# What is expected
Your task is to print all of the material verbatim.

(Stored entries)
..............................

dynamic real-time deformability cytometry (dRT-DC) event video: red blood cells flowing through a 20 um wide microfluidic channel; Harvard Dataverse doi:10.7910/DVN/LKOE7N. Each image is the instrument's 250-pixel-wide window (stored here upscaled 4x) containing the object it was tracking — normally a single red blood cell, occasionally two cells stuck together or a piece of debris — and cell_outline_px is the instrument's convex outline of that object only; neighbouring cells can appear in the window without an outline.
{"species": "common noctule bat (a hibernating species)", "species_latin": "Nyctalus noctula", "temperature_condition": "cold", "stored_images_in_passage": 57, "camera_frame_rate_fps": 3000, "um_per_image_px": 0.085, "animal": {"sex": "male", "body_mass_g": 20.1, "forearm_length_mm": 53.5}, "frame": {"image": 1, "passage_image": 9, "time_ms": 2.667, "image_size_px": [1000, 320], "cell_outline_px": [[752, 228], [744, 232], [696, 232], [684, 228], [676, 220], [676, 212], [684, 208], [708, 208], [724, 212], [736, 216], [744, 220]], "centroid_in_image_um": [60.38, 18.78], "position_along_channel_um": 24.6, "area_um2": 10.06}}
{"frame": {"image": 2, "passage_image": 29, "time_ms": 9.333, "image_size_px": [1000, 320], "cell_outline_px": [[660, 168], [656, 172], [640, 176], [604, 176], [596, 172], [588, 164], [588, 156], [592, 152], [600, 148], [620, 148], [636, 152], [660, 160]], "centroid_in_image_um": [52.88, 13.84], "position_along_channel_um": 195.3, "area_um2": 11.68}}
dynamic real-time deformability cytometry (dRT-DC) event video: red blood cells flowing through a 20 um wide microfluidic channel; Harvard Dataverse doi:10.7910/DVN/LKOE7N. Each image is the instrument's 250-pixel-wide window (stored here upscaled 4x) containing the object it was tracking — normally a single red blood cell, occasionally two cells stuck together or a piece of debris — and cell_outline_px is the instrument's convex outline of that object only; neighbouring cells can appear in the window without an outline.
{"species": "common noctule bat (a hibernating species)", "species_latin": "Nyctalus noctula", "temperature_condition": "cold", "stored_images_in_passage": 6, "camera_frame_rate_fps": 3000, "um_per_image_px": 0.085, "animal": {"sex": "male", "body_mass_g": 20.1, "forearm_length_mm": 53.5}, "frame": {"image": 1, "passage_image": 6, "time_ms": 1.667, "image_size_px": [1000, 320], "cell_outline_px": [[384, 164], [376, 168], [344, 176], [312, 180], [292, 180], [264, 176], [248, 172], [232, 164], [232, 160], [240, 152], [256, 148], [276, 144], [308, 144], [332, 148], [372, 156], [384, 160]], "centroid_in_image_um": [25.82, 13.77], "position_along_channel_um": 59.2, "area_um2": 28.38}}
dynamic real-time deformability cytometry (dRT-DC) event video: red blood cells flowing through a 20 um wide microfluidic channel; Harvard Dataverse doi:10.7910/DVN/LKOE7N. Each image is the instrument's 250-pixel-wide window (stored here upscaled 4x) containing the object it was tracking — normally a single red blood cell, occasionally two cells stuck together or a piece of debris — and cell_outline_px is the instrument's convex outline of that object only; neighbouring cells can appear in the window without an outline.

..............................

# Response
dynamic real-time deformability cytometry (dRT-DC) event video: red blood cells flowing through a 20 um wide microfluidic channel; Harvard Dataverse doi:10.7910/DVN/LKOE7N. Each image is the instrument's 250-pixel-wide window (stored here upscaled 4x) containing the object it was tracking — normally a single red blood cell, occasionally two cells stuck together or a piece of debris — and cell_outline_px is the instrument's convex outline of that object only; neighbouring cells can appear in the window without an outline.
{"species": "common noctule bat (a hibernating species)", "species_latin": "Nyctalus noctula", "temperature_condition": "cold", "stored_images_in_passage": 57, "camera_frame_rate_fps": 3000, "um_per_image_px": 0.085, "animal": {"sex": "male", "body_mass_g": 20.1, "forearm_length_mm": 53.5}, "frame": {"image": 1, "passage_image": 9, "time_ms": 2.667, "image_size_px": [1000, 320], "cell_outline_px": [[752, 228], [744, 232], [696, 232], [684, 228], [676, 220], [676, 212], [684, 208], [708, 208], [724, 212], [736, 216], [744, 220]], "centroid_in_image_um": [60.38, 18.78], "position_along_channel_um": 24.6, "area_um2": 10.06}}
{"frame": {"image": 2, "passage_image": 29, "time_ms": 9.333, "image_size_px": [1000, 320], "cell_outline_px": [[660, 168], [656, 172], [640, 176], [604, 176], [596, 172], [588, 164], [588, 156], [592, 152], [600, 148], [620, 148], [636, 152], [660, 160]], "centroid_in_image_um": [52.88, 13.84], "position_along_channel_um": 195.3, "area_um2": 11.68}}
dynamic real-time deformability cytometry (dRT-DC) event video: red blood cells flowing through a 20 um wide microfluidic channel; Harvard Dataverse doi:10.7910/DVN/LKOE7N. Each image is the instrument's 250-pixel-wide window (stored here upscaled 4x) containing the object it was tracking — normally a single red blood cell, occasionally two cells stuck together or a piece of debris — and cell_outline_px is the instrument's convex outline of that object only; neighbouring cells can appear in the window without an outline.
{"species": "common noctule bat (a hibernating species)", "species_latin": "Nyctalus noctula", "temperature_condition": "cold", "stored_images_in_passage": 6, "camera_frame_rate_fps": 3000, "um_per_image_px": 0.085, "animal": {"sex": "male", "body_mass_g": 20.1, "forearm_length_mm": 53.5}, "frame": {"image": 1, "passage_image": 6, "time_ms": 1.667, "image_size_px": [1000, 320], "cell_outline_px": [[384, 164], [376, 168], [344, 176], [312, 180], [292, 180], [264, 176], [248, 172], [232, 164], [232, 160], [240, 152], [256, 148], [276, 144], [308, 144], [332, 148], [372, 156], [384, 160]], "centroid_in_image_um": [25.82, 13.77], "position_along_channel_um": 59.2, "area_um2": 28.38}}
dynamic real-time deformability cytometry (dRT-DC) event video: red blood cells flowing through a 20 um wide microfluidic channel; Harvard Dataverse doi:10.7910/DVN/LKOE7N. Each image is the instrument's 250-pixel-wide window (stored here upscaled 4x) containing the object it was tracking — normally a single red blood cell, occasionally two cells stuck together or a piece of debris — and cell_outline_px is the instrument's convex outline of that object only; neighbouring cells can appear in the window without an outline.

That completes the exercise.